Microsoft Azure is currently experiencing problems that have left users unable to access its cloud service.
The company claims that the outage only affects its South Central US region, but users are not so sure - and, to make matters worse, the Azure status page appears to be down, globally (Update: Microsoft has published a post-mortem. Read an analysis here). The status page is now available, intermittently). Further details available in the updates below.
Maybe host the status page elsewhere?
The status page is still accessible via Google Cache. On it, Microsoft notes: "Starting at 09:29 UTC on 04 Sep 2018 a subset of customers in South Central US may experience difficulties connecting to resources hosted in this region. Engineers have isolated an issue with cooling in one part of the data center, which caused a localized spike in temperature, as the preliminary root-cause.
"Automated data center procedures to ensure data and hardware integrity went into effect when temperatures hit a specified threshold and critical hardware entered a structured power down process. The impact to the cooling system has been isolated and is in the process of being mitigated. Engineers are continuing to work towards restoration of services. The next update will be provided at 14:00 UTC or as events warrant."

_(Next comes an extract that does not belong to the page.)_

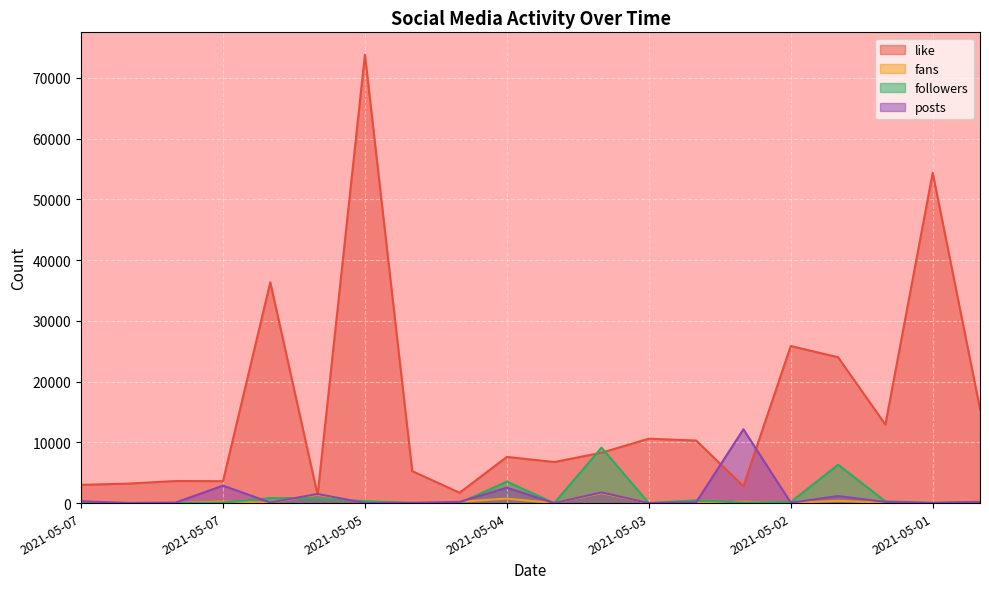

How many values in fans are above zero?

16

The Azure Support Twitter page, which is still referring people to the inaccessible status page, has called the problem a "networking issue." It also claims that the outage only affects South Central US customers, although some users claim it has impacted other regions, including West Europe.

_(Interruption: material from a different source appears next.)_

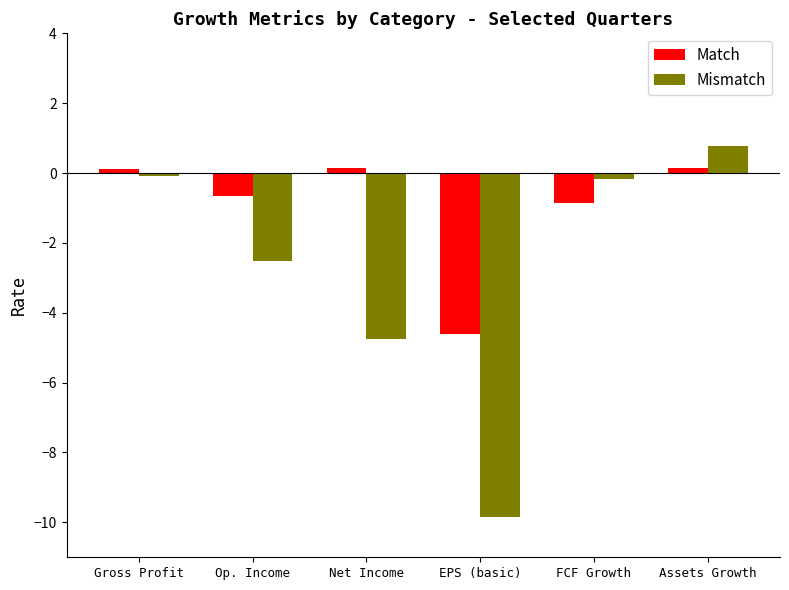

Which series changed the most between Net Income and EPS (basic)?

Mismatch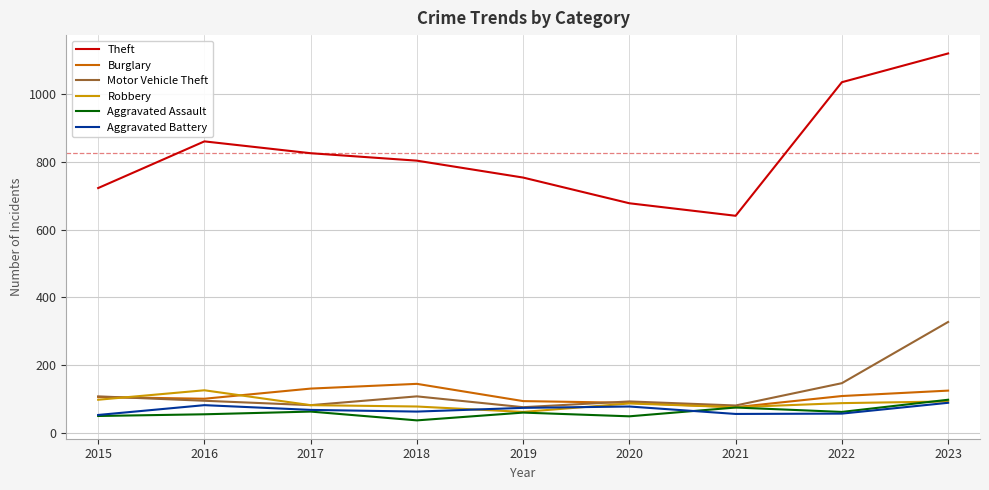

Is this an area chart (filled region under the line)?

No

Update: Azure Support notes on Twitter: "Engineers are working on mitigating a networking issue in South Central US which has had downstream impact to AAD and other services in the other regions. Customers have been notified in the portal." Customers, however, have replied by noting that the portal is offline.
Overheating took Microsoft offline for 16 hours in 2013, while last year saw the cloud service suffer downtime due to a fire suppression incident.
Update 08:28 Wednesday 5 UTC: Azure Support writes: "Engineers are recovering impacted scale units and remaining Storage-dependent services in South Central US. Some services are gradually recovering. Mitigation efforts continue."
In a Twitter reply, the support also clarified why other regions have been impacted: "At some level all of our Data centers are connected. So if one [fails] it will fall over to the other data centers. Also [a] customer in Europe might have some resources hosted in the affected Data Center."
On its status page, which now appears to load fully, Microsoft gave further details about the outage.
"A severe weather event, including lightning strikes, occurred near one of the South Central US datacenters. This resulted in a power voltage increase that impacted cooling systems. Automated datacenter procedures to ensure data and hardware integrity went into effect and critical hardware entered a structured power down process."
The severe weather impacted its San Antonio, Texas data center. Increasing extreme weather events, and rising sea levels are expected to impact data centers and Internet infrastructure more and more often, as anthropogenic climate change continues to affect the planet. Lightning strikes and severe weather have taken data centers offline before, including Fujitsu's Perth data center, the Singapore Stock Exchange's data center, and a Google data center. Last year, ABB's Bruno Roland told us the best ways to fend off lightning strikes, including the installation of Type 1 + 2 surge arresters to protect incoming power lines and sensitive circuits.
In this instance, nearly 40 Azure services were impacted, along with Office 365 services including Exchange, SharePoint and Teams. Microsoft is still working to fully return services to normal.
The company writes: "Engineers are prioritizing the restoration of Storage resources in order to recover all services with dependencies on these impacted resources. As storage mitigation continues to progress, a necessary extended mitigation phase is required. The current mitigation workflow is outlined below:
1) Restore power to the South Central US datacenter (COMPLETED)
2) Recover software load balancers for Azure Storage scale units in South Central US (COMPLETED)
3) Recover impacted Azure Storage scale units in South Central US. (Mostly complete)
4) Recover the remaining Storage-dependent services in South Central US (Mostly complete)"
Update 15:00 Wednesday 5 UTC: Microsoft writes: "Engineers have restored storage availability for the majority of impacted services, and customers should be continuing to see improvements to service availability." Social network comments suggest the issue is still prevalent.
Update 07:00 Thursday 6 UTC: Microsoft's latest comments remain the same as the above update. A software update pushed out after the outage also caused problems with Office 365 and Skype.
Update 07:00 Friday 7 UTC: "Engineers have restored storage availability for the majority of impacted services, and customers should be continuing to see improvements to service availability. Services outside of the region such as Azure Active Directory, Visual Studio Team Services, and Azure Resource Manager may have experienced impact, but this impact has been mitigated."
Update 18:00 Friday 7 UTC: "Services are operating normally," Microsoft Azure states.
This story is developing, we will update as we learn more.